AIM OF THE EXERCISE
Copy out every line of the data where the word "χρησιμοποιούσε" is found.

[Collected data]
┌────────

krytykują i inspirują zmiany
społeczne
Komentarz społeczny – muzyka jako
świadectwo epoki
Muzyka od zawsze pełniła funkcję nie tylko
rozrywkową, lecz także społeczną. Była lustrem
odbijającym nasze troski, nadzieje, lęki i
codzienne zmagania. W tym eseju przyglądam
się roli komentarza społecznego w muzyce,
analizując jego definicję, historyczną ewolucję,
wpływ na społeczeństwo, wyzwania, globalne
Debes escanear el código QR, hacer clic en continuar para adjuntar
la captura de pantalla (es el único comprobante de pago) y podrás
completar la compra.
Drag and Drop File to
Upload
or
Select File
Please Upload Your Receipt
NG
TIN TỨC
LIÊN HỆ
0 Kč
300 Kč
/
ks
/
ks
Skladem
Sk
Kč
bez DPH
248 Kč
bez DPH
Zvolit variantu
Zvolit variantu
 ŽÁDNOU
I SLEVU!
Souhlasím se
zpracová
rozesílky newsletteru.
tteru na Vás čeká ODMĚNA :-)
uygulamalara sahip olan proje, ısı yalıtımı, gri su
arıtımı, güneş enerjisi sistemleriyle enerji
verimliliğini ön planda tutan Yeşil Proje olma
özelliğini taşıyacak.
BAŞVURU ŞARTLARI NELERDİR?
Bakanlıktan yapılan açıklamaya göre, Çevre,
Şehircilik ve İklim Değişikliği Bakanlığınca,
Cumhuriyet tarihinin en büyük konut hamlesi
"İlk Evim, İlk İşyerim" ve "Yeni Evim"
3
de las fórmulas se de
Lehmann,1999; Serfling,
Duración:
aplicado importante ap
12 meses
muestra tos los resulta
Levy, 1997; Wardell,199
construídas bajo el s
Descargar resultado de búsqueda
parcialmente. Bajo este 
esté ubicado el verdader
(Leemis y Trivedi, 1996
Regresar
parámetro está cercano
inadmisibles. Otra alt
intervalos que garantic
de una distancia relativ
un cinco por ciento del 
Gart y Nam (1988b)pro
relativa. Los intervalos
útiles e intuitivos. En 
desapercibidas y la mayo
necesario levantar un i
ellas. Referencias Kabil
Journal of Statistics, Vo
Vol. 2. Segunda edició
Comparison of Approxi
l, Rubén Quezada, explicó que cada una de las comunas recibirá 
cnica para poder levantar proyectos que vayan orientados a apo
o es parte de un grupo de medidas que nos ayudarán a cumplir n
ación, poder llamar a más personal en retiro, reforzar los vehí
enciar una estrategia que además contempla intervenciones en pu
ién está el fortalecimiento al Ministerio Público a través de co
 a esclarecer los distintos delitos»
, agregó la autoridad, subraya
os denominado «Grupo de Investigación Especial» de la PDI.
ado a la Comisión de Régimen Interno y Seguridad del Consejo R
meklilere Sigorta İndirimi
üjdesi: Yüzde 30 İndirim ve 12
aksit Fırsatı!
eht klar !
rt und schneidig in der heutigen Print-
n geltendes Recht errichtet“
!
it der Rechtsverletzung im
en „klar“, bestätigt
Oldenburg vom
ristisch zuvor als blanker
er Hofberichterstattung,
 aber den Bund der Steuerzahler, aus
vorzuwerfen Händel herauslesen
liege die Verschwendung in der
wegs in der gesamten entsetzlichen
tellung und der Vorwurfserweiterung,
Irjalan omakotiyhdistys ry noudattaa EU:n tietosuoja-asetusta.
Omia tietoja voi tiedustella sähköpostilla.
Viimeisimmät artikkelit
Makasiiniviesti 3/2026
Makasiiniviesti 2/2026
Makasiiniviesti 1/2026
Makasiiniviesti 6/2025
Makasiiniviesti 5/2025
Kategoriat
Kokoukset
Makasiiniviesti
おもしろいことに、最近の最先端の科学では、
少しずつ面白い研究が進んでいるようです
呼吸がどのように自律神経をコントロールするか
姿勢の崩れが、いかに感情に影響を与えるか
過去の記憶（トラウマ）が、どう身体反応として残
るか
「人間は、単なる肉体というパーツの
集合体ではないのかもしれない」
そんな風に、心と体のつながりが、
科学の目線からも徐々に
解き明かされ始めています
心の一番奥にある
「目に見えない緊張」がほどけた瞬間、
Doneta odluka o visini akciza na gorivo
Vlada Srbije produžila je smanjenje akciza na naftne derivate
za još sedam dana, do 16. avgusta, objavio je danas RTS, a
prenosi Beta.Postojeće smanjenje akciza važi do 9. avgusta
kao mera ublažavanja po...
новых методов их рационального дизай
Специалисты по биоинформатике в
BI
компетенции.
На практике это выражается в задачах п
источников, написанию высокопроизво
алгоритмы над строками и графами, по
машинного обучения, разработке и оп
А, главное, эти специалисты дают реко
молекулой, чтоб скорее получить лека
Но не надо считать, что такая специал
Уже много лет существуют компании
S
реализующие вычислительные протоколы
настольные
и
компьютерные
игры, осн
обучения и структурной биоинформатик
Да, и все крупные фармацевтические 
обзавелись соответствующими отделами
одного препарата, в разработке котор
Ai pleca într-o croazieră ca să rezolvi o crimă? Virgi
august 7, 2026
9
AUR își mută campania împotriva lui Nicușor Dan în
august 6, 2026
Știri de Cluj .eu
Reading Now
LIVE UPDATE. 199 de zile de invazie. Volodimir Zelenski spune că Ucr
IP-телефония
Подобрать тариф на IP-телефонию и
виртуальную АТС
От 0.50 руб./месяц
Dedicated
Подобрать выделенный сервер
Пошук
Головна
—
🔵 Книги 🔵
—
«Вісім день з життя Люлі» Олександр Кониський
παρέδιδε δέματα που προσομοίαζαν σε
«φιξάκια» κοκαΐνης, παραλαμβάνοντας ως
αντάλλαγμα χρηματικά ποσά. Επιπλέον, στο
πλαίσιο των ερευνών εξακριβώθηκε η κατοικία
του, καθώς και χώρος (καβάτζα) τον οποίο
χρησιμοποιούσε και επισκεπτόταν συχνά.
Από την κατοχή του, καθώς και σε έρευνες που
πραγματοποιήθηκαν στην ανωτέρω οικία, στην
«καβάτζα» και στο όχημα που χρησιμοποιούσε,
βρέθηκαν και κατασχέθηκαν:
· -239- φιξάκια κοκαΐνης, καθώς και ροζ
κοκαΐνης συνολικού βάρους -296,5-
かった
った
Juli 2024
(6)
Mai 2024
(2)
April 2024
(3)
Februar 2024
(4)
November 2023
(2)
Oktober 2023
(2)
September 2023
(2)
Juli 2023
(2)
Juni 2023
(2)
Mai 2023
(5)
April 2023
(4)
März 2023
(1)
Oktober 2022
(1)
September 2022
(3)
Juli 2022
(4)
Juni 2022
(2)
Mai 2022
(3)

└────────

EXERCISE RESPONSE
χρησιμοποιούσε και επισκεπτόταν συχνά.
«καβάτζα» και στο όχημα που χρησιμοποιούσε,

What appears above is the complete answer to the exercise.